Ian acknowledges that from what he hears the "political class" has indeed had a scare thrown into it by the Tucson shootings, and points out that "it is useful to the corporate class for the political class to live in fear," the reality being that:
The political class works for the corporate class, not the other way around. It doesn’t have to be that way, all the levers are available to crush the corporate class any time the political class wants to, but the fact remains that the corporate class calls the shots, not the other way around. During the debate over TARP calls against ran from 100:1 against to 1200:1 against. It still passed. The public option was more popular than the health care bill that passed by a huge margin, but it was traded away early and never seriously considered.

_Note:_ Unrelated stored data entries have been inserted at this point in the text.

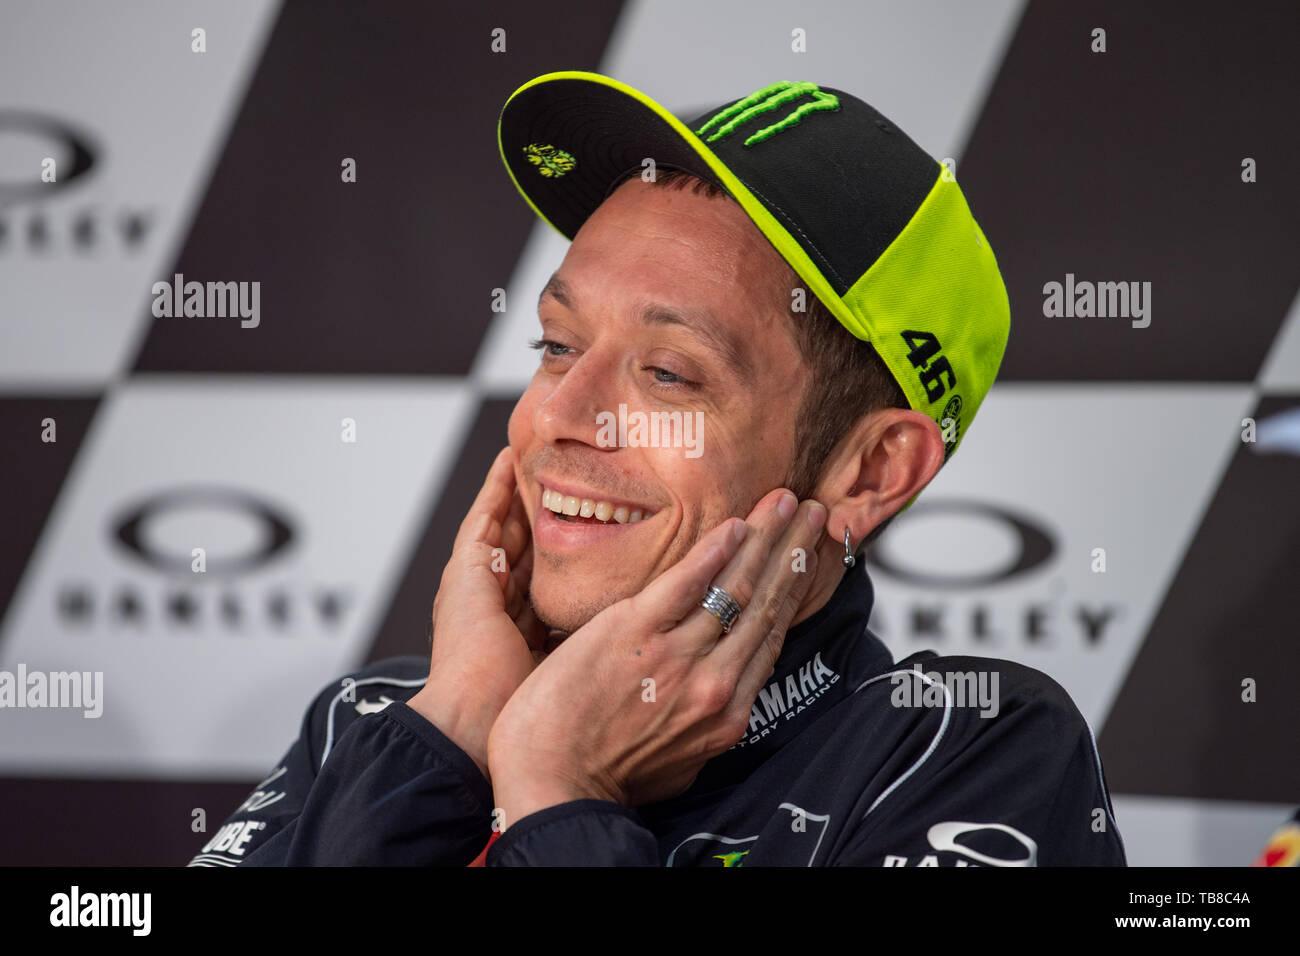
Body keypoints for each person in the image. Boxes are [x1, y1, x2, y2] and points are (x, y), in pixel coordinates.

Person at [188, 72, 1125, 867]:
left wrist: (561, 788)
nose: (554, 415)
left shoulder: (970, 749)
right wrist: (450, 736)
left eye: (669, 374)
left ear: (870, 471)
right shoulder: (380, 719)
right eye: (557, 344)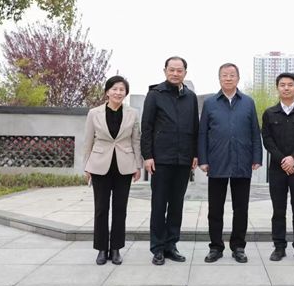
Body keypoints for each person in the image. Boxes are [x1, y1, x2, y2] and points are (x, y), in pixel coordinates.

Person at [198, 63, 262, 263]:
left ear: (238, 78)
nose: (228, 78)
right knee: (215, 209)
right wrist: (203, 159)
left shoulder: (248, 102)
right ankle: (216, 247)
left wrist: (257, 157)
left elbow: (255, 131)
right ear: (219, 78)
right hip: (217, 162)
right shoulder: (210, 103)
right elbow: (202, 133)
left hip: (242, 161)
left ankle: (238, 247)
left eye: (232, 75)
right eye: (224, 75)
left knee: (241, 209)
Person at [141, 56, 199, 265]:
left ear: (185, 72)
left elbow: (195, 127)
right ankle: (157, 248)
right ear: (165, 71)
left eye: (179, 70)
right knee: (159, 204)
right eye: (171, 70)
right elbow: (146, 127)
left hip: (183, 159)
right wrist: (147, 156)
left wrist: (195, 154)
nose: (175, 73)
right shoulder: (155, 95)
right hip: (160, 160)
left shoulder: (191, 97)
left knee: (176, 205)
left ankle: (171, 245)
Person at [83, 75, 142, 265]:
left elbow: (136, 140)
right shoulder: (94, 113)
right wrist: (86, 166)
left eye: (122, 89)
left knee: (120, 209)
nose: (118, 92)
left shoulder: (132, 113)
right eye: (114, 89)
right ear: (107, 92)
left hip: (124, 166)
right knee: (101, 208)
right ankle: (102, 248)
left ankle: (116, 248)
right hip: (99, 165)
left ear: (126, 93)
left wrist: (138, 165)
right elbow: (88, 141)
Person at [262, 72, 294, 263]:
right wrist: (283, 160)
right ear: (277, 88)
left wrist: (293, 158)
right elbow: (267, 140)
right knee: (278, 210)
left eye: (290, 85)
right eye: (282, 85)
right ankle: (279, 247)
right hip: (277, 170)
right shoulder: (269, 113)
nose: (286, 88)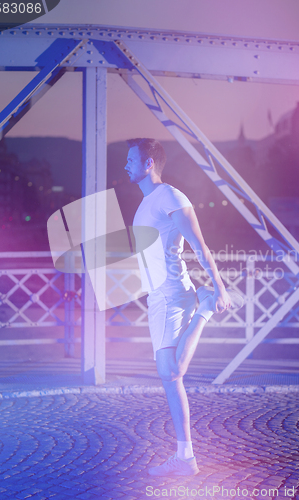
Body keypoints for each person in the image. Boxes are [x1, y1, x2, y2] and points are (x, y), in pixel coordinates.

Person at [125, 138, 243, 476]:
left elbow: (200, 246)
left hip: (172, 292)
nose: (125, 165)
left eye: (131, 160)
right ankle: (185, 457)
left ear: (149, 164)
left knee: (171, 372)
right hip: (158, 294)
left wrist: (218, 288)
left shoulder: (171, 197)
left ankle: (204, 307)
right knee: (170, 377)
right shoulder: (147, 203)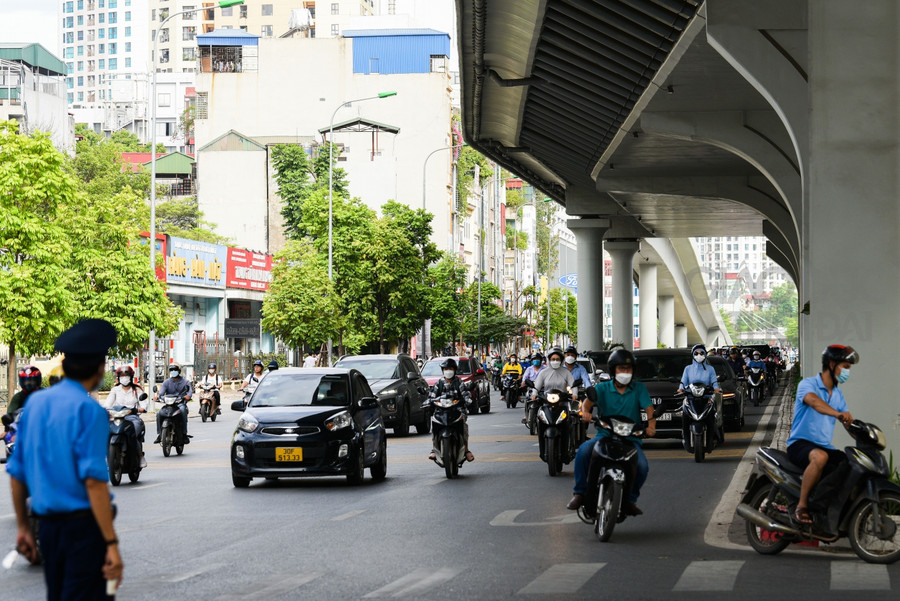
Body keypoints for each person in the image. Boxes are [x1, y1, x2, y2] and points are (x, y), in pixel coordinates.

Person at [7, 318, 124, 599]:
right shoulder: (90, 411)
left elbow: (17, 471)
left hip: (47, 530)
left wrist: (23, 526)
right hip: (83, 531)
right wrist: (111, 543)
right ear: (99, 368)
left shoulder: (35, 403)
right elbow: (94, 483)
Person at [568, 348, 653, 515]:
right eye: (621, 368)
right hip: (605, 435)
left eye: (628, 369)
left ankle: (630, 500)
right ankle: (579, 493)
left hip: (631, 439)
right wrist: (586, 412)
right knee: (584, 451)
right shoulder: (602, 388)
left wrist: (651, 426)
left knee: (642, 467)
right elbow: (588, 403)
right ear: (614, 369)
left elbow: (649, 409)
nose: (625, 372)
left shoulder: (639, 388)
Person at [785, 344, 857, 524]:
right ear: (832, 365)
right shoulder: (808, 384)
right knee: (820, 457)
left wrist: (861, 433)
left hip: (823, 446)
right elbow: (814, 402)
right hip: (800, 444)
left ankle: (826, 507)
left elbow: (848, 421)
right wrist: (837, 413)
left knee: (851, 463)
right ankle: (802, 507)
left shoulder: (838, 394)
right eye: (845, 367)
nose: (847, 372)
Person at [427, 358, 475, 462]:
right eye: (446, 369)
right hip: (441, 412)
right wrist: (428, 402)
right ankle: (434, 449)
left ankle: (466, 450)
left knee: (464, 427)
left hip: (458, 411)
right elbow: (432, 396)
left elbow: (466, 394)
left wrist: (468, 400)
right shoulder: (439, 383)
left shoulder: (459, 383)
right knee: (434, 425)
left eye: (450, 368)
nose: (448, 371)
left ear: (454, 370)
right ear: (443, 370)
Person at [103, 365, 148, 469]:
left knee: (133, 433)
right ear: (118, 378)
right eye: (122, 376)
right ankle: (107, 457)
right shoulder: (115, 390)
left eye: (126, 375)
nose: (124, 378)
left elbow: (144, 404)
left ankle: (140, 456)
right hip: (117, 418)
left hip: (133, 418)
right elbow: (107, 403)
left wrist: (141, 408)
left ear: (131, 377)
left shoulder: (137, 390)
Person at [530, 348, 576, 428]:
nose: (555, 361)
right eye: (553, 359)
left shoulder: (566, 372)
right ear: (549, 360)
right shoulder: (544, 372)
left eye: (557, 359)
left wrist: (575, 394)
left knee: (572, 417)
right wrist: (534, 394)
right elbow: (537, 385)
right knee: (539, 414)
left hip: (562, 400)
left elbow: (573, 385)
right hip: (546, 400)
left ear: (561, 360)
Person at [153, 364, 192, 444]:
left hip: (179, 403)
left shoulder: (185, 382)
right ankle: (160, 434)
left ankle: (184, 434)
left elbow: (189, 392)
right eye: (172, 370)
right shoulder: (166, 382)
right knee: (159, 413)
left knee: (183, 410)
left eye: (175, 370)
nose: (173, 372)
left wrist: (188, 396)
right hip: (168, 404)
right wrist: (157, 397)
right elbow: (161, 393)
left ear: (179, 371)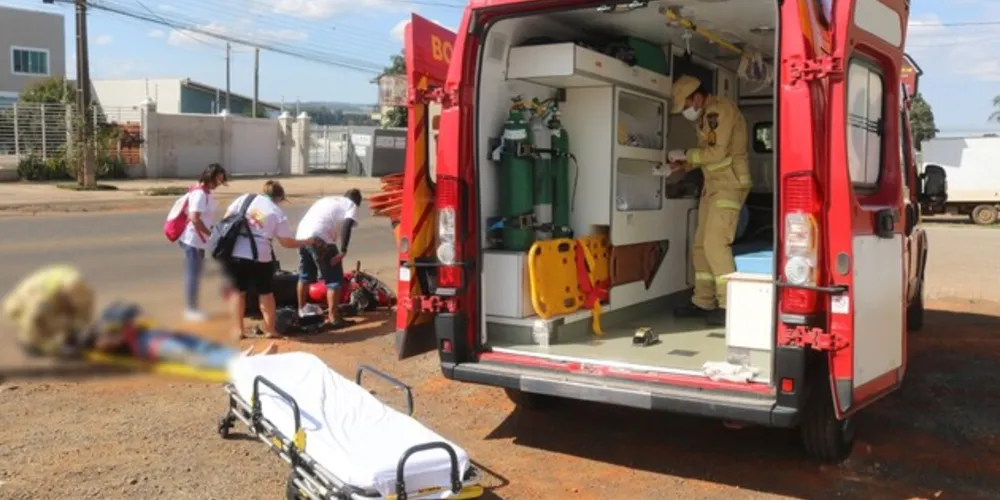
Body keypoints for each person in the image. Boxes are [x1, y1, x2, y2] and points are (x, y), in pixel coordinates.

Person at [667, 75, 752, 326]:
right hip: (713, 186)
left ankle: (728, 305)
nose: (686, 111)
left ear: (697, 96)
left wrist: (686, 154)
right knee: (701, 245)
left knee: (716, 244)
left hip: (729, 185)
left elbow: (717, 152)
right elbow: (707, 155)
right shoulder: (706, 115)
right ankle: (703, 301)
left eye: (685, 106)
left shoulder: (720, 111)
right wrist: (684, 165)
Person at [220, 181, 316, 339]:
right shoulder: (276, 211)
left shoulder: (244, 199)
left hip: (236, 253)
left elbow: (226, 220)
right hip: (260, 256)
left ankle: (238, 330)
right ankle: (270, 330)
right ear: (279, 197)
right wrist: (308, 241)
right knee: (265, 293)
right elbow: (286, 242)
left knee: (238, 292)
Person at [294, 189, 363, 328]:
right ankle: (333, 317)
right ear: (357, 202)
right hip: (321, 240)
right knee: (334, 281)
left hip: (302, 236)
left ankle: (301, 310)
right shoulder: (351, 205)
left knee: (305, 276)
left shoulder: (327, 200)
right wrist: (343, 250)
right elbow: (347, 225)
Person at [178, 163, 228, 322]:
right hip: (192, 239)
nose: (219, 184)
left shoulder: (205, 193)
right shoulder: (200, 194)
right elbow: (194, 219)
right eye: (217, 180)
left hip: (198, 239)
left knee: (196, 273)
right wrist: (211, 233)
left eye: (221, 180)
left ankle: (193, 307)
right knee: (193, 273)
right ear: (209, 177)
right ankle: (191, 309)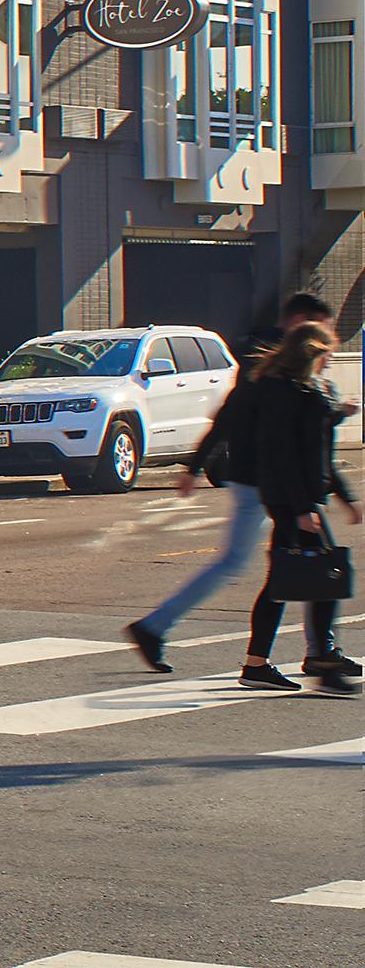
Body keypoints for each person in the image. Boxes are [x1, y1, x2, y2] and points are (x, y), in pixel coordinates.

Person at [129, 294, 344, 674]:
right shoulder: (270, 369)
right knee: (272, 562)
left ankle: (317, 651)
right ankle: (157, 628)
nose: (326, 337)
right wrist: (196, 467)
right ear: (300, 322)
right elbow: (233, 418)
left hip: (271, 483)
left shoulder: (285, 368)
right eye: (321, 327)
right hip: (262, 482)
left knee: (308, 560)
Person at [236, 321, 359, 695]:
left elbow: (316, 452)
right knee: (321, 575)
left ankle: (271, 661)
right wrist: (303, 508)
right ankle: (316, 658)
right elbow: (285, 455)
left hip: (299, 499)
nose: (330, 360)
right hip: (292, 500)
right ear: (311, 352)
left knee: (303, 577)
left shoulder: (302, 389)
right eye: (326, 354)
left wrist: (344, 495)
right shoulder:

And the reality of the corporate class is that:
most members at the very top of the corporate class, like the Koch brothers, live in such rarified circumstances that they hardly ever see an ordinary person. They fly in private jets, they stay in $50,000/night hotel rooms or private estates and so on. Politicians, on the other hand, have to glad hand. It is their job to handle ordinary people. They are, and always will be, exposed to violence.

If that violence is inspired by the right, if the right are the people showing up with guns, well, what’s the problem, exactly, for the corporate class? If politicians are scared to do anything non-right wing, how does that hurt the very rich? Oh sure, violence might get out of control, but it’s pretty clear they don’t really believe that, or they wouldn’t have spent hundreds of millions on the Republican side of the last election, would they have?

No, Giffords is a sign post on the road. That sign post may say stop, but this intersection will at most be a slight pause in the trip.

Again: "If that violence is inspired by the right, if the right are the people showing up with guns, well, what’s the problem, exactly, for the corporate class? If politicians are scared to do anything non-right wing, how does that hurt the very rich?"